Deep reinforcement learning-driven bidding strategy for wind-storage systems in energy and frequency regulation markets

Abstract

In the power market environment, participation of wind-storage system in both the energy market and the frequency regulation market is essential to enhance economic efficiency and support grid frequency regulation and peak shaving. However, key issues such as formulating bidding strategies for wind-storage systems in energy-frequency regulation dual markets need to be addressed. A bidding model driven by deep reinforcement learning is proposed in this paper to formulate bidding strategies in an incomplete information market environment. Firstly, a framework for wind-storage systems participating in the energy and frequency regulation markets is established to clarify the bidding operation strategies of each market entity.
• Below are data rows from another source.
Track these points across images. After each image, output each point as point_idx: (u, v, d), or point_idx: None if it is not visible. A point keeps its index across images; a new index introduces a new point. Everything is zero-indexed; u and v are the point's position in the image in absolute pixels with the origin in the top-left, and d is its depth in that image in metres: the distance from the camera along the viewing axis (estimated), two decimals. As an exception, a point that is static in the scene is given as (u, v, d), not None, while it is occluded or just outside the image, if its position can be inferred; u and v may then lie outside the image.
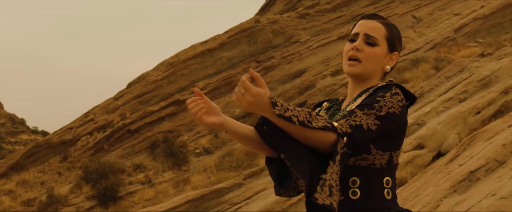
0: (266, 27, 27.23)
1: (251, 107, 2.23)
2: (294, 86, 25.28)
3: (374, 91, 2.39)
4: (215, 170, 22.16)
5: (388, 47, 2.52)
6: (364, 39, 2.49)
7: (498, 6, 28.11)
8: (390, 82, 2.46)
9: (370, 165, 2.40)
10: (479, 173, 11.15)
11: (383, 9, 28.68)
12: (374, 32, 2.50)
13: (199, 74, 25.98)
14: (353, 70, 2.48)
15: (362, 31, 2.50)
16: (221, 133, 24.11)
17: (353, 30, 2.53)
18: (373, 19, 2.54)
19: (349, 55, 2.48)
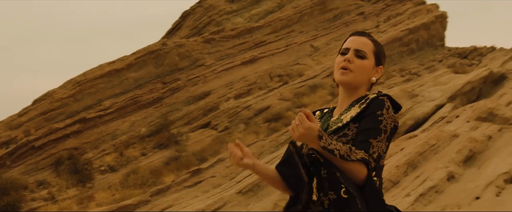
0: (173, 50, 27.86)
1: (301, 138, 2.52)
2: (198, 107, 26.02)
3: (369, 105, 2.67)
4: (119, 187, 22.37)
5: (375, 61, 2.84)
6: (354, 53, 2.76)
7: (387, 40, 30.19)
8: (380, 93, 2.74)
9: None
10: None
11: (284, 38, 30.09)
12: (363, 47, 2.78)
13: (105, 93, 26.18)
14: (344, 78, 2.76)
15: (353, 46, 2.78)
16: (127, 151, 24.44)
17: (344, 45, 2.81)
18: (363, 36, 2.83)
19: (341, 66, 2.77)
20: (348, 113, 2.76)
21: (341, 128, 2.74)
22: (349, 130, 2.72)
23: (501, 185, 11.17)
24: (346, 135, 2.71)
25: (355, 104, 2.77)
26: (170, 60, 27.45)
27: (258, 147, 20.22)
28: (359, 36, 2.84)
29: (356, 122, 2.72)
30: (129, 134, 25.02)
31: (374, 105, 2.69)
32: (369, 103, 2.70)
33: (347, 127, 2.73)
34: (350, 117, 2.73)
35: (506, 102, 15.37)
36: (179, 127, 25.18)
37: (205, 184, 19.06)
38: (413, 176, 12.64)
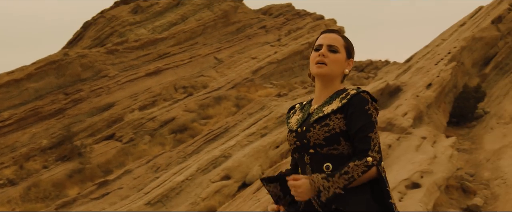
0: (75, 60, 27.40)
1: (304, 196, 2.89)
2: (102, 119, 25.71)
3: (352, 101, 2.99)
4: (20, 201, 21.71)
5: (346, 54, 3.15)
6: (327, 48, 3.09)
7: (289, 53, 31.12)
8: (359, 89, 3.06)
9: (340, 153, 3.00)
10: (284, 199, 12.66)
11: (188, 50, 30.30)
12: (335, 42, 3.12)
13: (4, 104, 25.35)
14: (321, 71, 3.08)
15: (325, 42, 3.11)
16: (27, 164, 23.76)
17: (317, 42, 3.14)
18: (333, 33, 3.18)
19: (317, 60, 3.09)
20: (329, 105, 3.07)
21: (323, 118, 3.04)
22: (330, 120, 3.02)
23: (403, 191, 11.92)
24: (328, 125, 3.02)
25: (335, 98, 3.09)
26: (72, 71, 26.98)
27: (165, 158, 20.29)
28: (329, 33, 3.18)
29: (337, 113, 3.03)
30: (30, 146, 24.35)
31: (358, 101, 3.01)
32: (350, 99, 3.03)
33: (328, 118, 3.03)
34: (331, 109, 3.04)
35: (403, 113, 16.31)
36: (82, 139, 24.77)
37: (112, 196, 18.90)
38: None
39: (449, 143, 14.55)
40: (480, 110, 19.53)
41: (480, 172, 14.63)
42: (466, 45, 20.91)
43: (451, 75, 18.86)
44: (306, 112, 3.19)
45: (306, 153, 3.07)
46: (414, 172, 12.16)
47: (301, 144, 3.09)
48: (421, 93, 17.57)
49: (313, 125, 3.06)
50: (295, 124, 3.19)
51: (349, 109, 3.01)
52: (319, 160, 3.02)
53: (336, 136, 3.01)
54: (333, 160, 3.01)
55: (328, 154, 3.02)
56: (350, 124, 3.00)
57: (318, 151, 3.04)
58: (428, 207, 11.27)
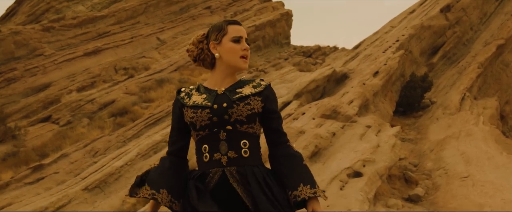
0: (8, 37, 26.18)
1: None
2: (38, 100, 24.67)
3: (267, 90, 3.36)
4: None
5: None
6: (246, 41, 3.38)
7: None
8: (263, 80, 3.45)
9: (254, 133, 3.26)
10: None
11: (129, 29, 29.40)
12: (246, 35, 3.43)
13: None
14: (246, 66, 3.38)
15: (243, 35, 3.39)
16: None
17: (234, 32, 3.37)
18: (241, 25, 3.44)
19: (244, 54, 3.36)
20: (243, 89, 3.32)
21: (245, 98, 3.28)
22: (251, 100, 3.28)
23: (345, 179, 11.77)
24: (249, 104, 3.26)
25: (244, 85, 3.36)
26: (5, 48, 25.77)
27: (104, 142, 19.59)
28: (241, 26, 3.41)
29: (256, 96, 3.29)
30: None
31: (271, 91, 3.39)
32: (265, 87, 3.37)
33: (249, 98, 3.28)
34: (249, 92, 3.30)
35: (348, 101, 16.12)
36: (16, 121, 23.72)
37: (48, 181, 18.13)
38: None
39: (393, 133, 14.42)
40: (426, 100, 19.55)
41: (423, 162, 14.60)
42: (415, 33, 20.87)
43: (398, 64, 18.78)
44: (212, 93, 3.33)
45: (222, 129, 3.21)
46: (356, 160, 12.01)
47: (219, 120, 3.22)
48: (368, 81, 17.40)
49: (236, 102, 3.24)
50: (205, 101, 3.30)
51: (268, 97, 3.33)
52: (237, 137, 3.20)
53: (255, 116, 3.25)
54: (249, 137, 3.23)
55: (245, 132, 3.22)
56: (270, 108, 3.32)
57: (237, 127, 3.21)
58: (369, 196, 11.14)
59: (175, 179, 3.25)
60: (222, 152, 3.19)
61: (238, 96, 3.27)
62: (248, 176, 3.16)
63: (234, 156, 3.19)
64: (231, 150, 3.19)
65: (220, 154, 3.19)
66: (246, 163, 3.19)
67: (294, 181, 3.20)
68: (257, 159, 3.24)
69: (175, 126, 3.42)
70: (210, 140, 3.22)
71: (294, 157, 3.30)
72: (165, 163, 3.34)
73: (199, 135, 3.26)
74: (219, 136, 3.20)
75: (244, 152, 3.20)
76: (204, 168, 3.21)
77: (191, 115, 3.27)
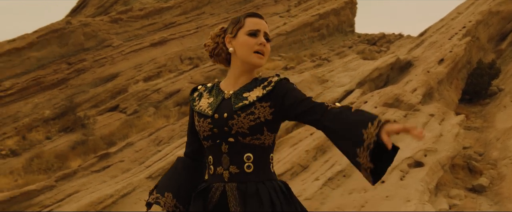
0: (78, 29, 26.90)
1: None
2: (106, 89, 25.28)
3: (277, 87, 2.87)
4: (22, 173, 21.48)
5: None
6: (264, 36, 2.97)
7: (298, 24, 30.42)
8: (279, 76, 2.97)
9: (261, 144, 2.86)
10: (285, 177, 12.24)
11: (194, 20, 29.69)
12: (267, 30, 3.02)
13: (5, 73, 24.96)
14: (261, 62, 2.96)
15: (262, 29, 2.98)
16: (30, 135, 23.45)
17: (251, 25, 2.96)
18: (262, 18, 3.04)
19: (258, 49, 2.94)
20: (251, 92, 2.91)
21: (248, 106, 2.88)
22: (256, 108, 2.87)
23: (405, 169, 11.53)
24: (253, 113, 2.86)
25: (255, 85, 2.94)
26: (75, 40, 26.49)
27: (168, 131, 19.89)
28: (261, 19, 3.02)
29: (262, 101, 2.87)
30: (32, 116, 24.01)
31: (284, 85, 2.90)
32: (275, 86, 2.90)
33: (254, 106, 2.87)
34: (256, 97, 2.89)
35: (412, 89, 15.76)
36: (85, 110, 24.39)
37: (113, 169, 18.56)
38: (322, 161, 12.83)
39: (457, 121, 14.00)
40: (494, 88, 18.93)
41: (489, 151, 14.13)
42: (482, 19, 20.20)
43: (464, 51, 18.22)
44: (219, 96, 3.00)
45: (224, 142, 2.88)
46: (417, 150, 11.73)
47: (220, 132, 2.89)
48: (433, 69, 16.97)
49: (237, 113, 2.88)
50: (208, 108, 2.97)
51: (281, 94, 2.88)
52: (239, 150, 2.87)
53: (261, 125, 2.86)
54: (254, 150, 2.87)
55: (249, 144, 2.87)
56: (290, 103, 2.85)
57: (239, 140, 2.87)
58: (430, 186, 10.87)
59: (185, 183, 2.99)
60: (224, 167, 2.86)
61: (241, 105, 2.88)
62: (247, 194, 2.80)
63: (236, 172, 2.85)
64: (233, 164, 2.85)
65: (222, 168, 2.87)
66: (249, 179, 2.83)
67: (356, 128, 2.62)
68: (263, 174, 2.86)
69: (189, 127, 3.14)
70: (214, 152, 2.90)
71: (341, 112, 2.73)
72: (178, 164, 3.09)
73: (205, 145, 2.96)
74: (221, 149, 2.87)
75: (247, 167, 2.84)
76: (209, 181, 2.91)
77: (196, 122, 2.98)
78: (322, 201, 11.18)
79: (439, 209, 10.44)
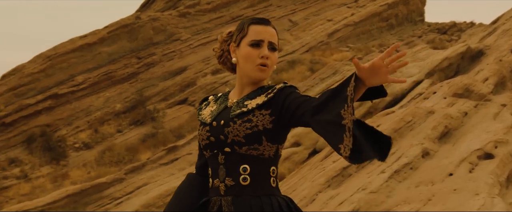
0: (147, 24, 27.37)
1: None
2: (175, 83, 25.63)
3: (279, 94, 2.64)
4: (95, 165, 22.07)
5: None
6: (269, 46, 2.71)
7: (367, 15, 29.95)
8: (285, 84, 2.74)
9: (260, 155, 2.64)
10: (351, 169, 12.06)
11: (261, 12, 29.67)
12: (274, 39, 2.74)
13: (78, 68, 25.68)
14: (264, 75, 2.73)
15: (267, 38, 2.71)
16: (102, 128, 24.04)
17: (254, 35, 2.71)
18: (269, 26, 2.77)
19: (262, 63, 2.70)
20: (253, 100, 2.71)
21: (246, 113, 2.68)
22: (254, 116, 2.66)
23: (474, 162, 11.14)
24: (251, 121, 2.65)
25: (260, 94, 2.73)
26: (144, 34, 26.97)
27: (233, 123, 19.98)
28: (267, 26, 2.77)
29: (262, 109, 2.66)
30: (104, 110, 24.62)
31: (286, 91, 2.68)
32: (277, 92, 2.68)
33: (252, 113, 2.67)
34: (256, 104, 2.69)
35: (483, 79, 15.22)
36: (155, 103, 24.81)
37: (181, 162, 18.82)
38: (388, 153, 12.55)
39: (531, 111, 13.41)
40: None
41: None
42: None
43: (539, 37, 17.45)
44: (222, 104, 2.82)
45: (220, 152, 2.69)
46: (488, 142, 11.29)
47: (216, 140, 2.70)
48: (505, 57, 16.33)
49: (233, 120, 2.68)
50: (208, 116, 2.80)
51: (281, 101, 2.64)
52: (236, 161, 2.65)
53: (258, 134, 2.64)
54: (252, 161, 2.65)
55: (246, 155, 2.65)
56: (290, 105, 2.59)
57: (235, 150, 2.66)
58: (500, 179, 10.44)
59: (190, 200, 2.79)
60: (220, 179, 2.67)
61: (239, 112, 2.68)
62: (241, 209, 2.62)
63: (231, 184, 2.64)
64: (228, 176, 2.65)
65: (218, 181, 2.68)
66: (244, 192, 2.62)
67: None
68: (260, 188, 2.63)
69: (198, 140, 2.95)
70: (212, 163, 2.71)
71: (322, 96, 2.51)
72: (185, 181, 2.90)
73: (206, 156, 2.77)
74: (218, 160, 2.68)
75: (243, 179, 2.63)
76: (210, 195, 2.73)
77: (198, 132, 2.81)
78: (388, 194, 10.95)
79: (510, 203, 10.03)
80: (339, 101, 2.38)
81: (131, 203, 17.89)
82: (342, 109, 2.36)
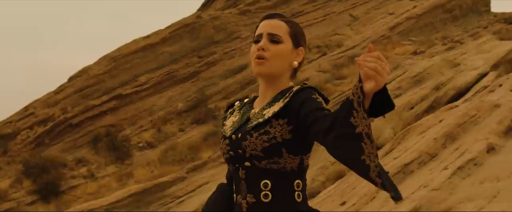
0: (208, 22, 27.57)
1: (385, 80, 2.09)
2: (236, 81, 25.72)
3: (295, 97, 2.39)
4: (158, 164, 22.39)
5: (293, 43, 2.51)
6: (268, 38, 2.48)
7: (429, 7, 29.25)
8: (304, 85, 2.47)
9: (281, 168, 2.43)
10: (412, 166, 11.76)
11: (321, 7, 29.44)
12: (277, 30, 2.49)
13: (141, 68, 26.13)
14: (261, 69, 2.50)
15: (266, 31, 2.51)
16: (165, 127, 24.36)
17: (257, 31, 2.56)
18: (275, 18, 2.56)
19: (256, 55, 2.50)
20: (271, 108, 2.45)
21: (262, 125, 2.41)
22: (271, 127, 2.40)
23: None
24: (268, 133, 2.39)
25: (279, 98, 2.46)
26: (205, 33, 27.18)
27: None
28: (270, 20, 2.55)
29: (279, 118, 2.40)
30: (166, 109, 24.95)
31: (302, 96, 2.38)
32: (292, 97, 2.40)
33: (269, 124, 2.40)
34: (272, 113, 2.42)
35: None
36: (216, 102, 24.97)
37: (240, 160, 18.85)
38: (451, 149, 12.28)
39: None
40: None
41: None
42: None
43: None
44: (245, 114, 2.55)
45: (241, 167, 2.45)
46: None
47: (236, 155, 2.46)
48: None
49: (250, 132, 2.42)
50: (229, 128, 2.55)
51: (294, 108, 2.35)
52: (256, 176, 2.43)
53: (277, 146, 2.38)
54: (273, 176, 2.42)
55: (266, 169, 2.42)
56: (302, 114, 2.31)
57: (255, 164, 2.42)
58: None
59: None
60: (242, 195, 2.48)
61: (255, 123, 2.44)
62: None
63: (253, 201, 2.46)
64: (249, 193, 2.46)
65: (241, 197, 2.49)
66: (266, 210, 2.44)
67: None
68: (283, 205, 2.45)
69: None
70: (235, 178, 2.52)
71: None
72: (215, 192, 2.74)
73: (230, 169, 2.59)
74: (239, 175, 2.48)
75: (264, 196, 2.44)
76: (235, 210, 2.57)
77: (220, 144, 2.60)
78: (451, 191, 10.62)
79: None
80: (346, 110, 2.09)
81: (192, 201, 18.04)
82: (351, 117, 2.08)
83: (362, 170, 2.08)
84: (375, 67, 2.03)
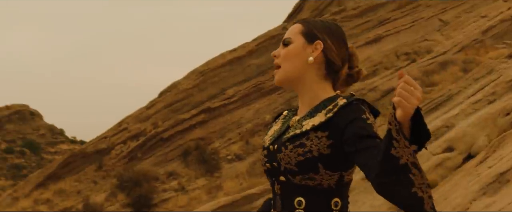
0: (294, 34, 27.54)
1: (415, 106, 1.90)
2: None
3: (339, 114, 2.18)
4: (247, 176, 22.46)
5: (305, 40, 2.33)
6: (281, 45, 2.38)
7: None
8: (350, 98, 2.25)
9: (317, 185, 2.23)
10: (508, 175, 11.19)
11: (410, 13, 28.76)
12: (289, 33, 2.38)
13: (228, 81, 26.38)
14: (276, 78, 2.37)
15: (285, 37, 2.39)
16: (253, 140, 24.42)
17: None
18: (295, 23, 2.43)
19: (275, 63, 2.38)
20: (311, 119, 2.24)
21: (299, 136, 2.21)
22: (308, 140, 2.19)
23: None
24: (304, 146, 2.18)
25: (321, 110, 2.24)
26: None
27: (382, 130, 19.40)
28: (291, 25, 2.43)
29: (318, 131, 2.18)
30: (254, 122, 25.03)
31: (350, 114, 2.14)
32: (338, 111, 2.17)
33: (306, 136, 2.20)
34: (311, 125, 2.21)
35: None
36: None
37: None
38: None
39: None
40: None
41: None
42: None
43: None
44: (286, 123, 2.33)
45: (276, 181, 2.24)
46: None
47: (272, 167, 2.25)
48: None
49: (285, 144, 2.22)
50: (269, 138, 2.35)
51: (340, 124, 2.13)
52: (291, 192, 2.21)
53: (313, 161, 2.16)
54: (308, 193, 2.20)
55: (301, 185, 2.21)
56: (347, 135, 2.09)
57: (289, 179, 2.20)
58: None
59: None
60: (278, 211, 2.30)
61: (292, 134, 2.25)
62: None
63: None
64: (284, 210, 2.26)
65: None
66: None
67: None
68: None
69: None
70: (273, 193, 2.34)
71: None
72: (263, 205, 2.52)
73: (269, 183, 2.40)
74: (275, 189, 2.29)
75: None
76: None
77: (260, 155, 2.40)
78: (551, 201, 10.00)
79: None
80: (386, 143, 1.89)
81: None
82: (392, 148, 1.88)
83: (416, 204, 1.90)
84: (398, 92, 1.87)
Then, a real-time frequency regulation performance scoring model is introduced to address the differences in frequency regulation response capabilities among various resources. Based on this, a bidding model for wind-storage systems is developed. Finally, a multi-agent deep reinforcement learning method with strong model-free learning capabilities is employed to solve the stochastic game problem in an incomplete information market environment and to handle the multi-agent bidding game relationship. Simulation results indicate that the proposed method can effectively formulate bidding strategies for wind-storage systems participating in the energy and frequency regulation markets. The method achieves high returns while ensuring high convergence stability. As a result, the economic efficiency of wind-storage systems is enhanced, and grid frequency regulation and peak shaving are effectively supported.